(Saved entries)
============================================================

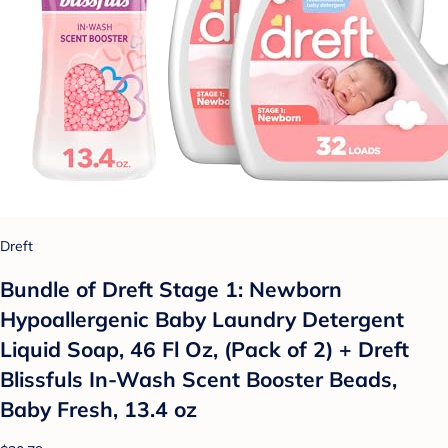
Dreft
Bundle of Dreft Stage 1: Newborn
Hypoallergenic Baby Laundry Detergent
Liquid Soap, 46 Fl Oz, (Pack of 2) + Dreft
Blissfuls In-Wash Scent Booster Beads,
Baby Fresh, 13.4 oz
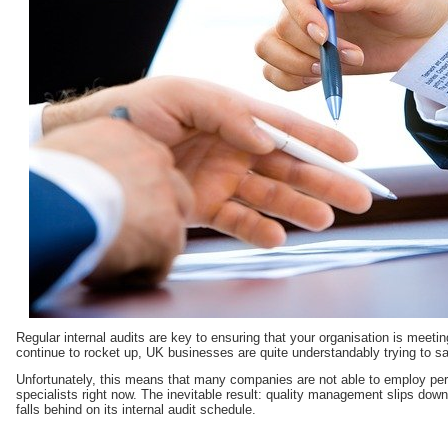
Regular internal audits are key to ensuring that your organisation is meetin
continue to rocket up, UK businesses are quite understandably trying to 
Unfortunately, this means that many companies are not able to employ pe
specialists right now. The inevitable result: quality management slips down t
falls behind on its internal audit schedule.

============================================================

Your assignment => Some lines of the records may contain the string "internal". State how many do, as a number alone.

Response to the task => 2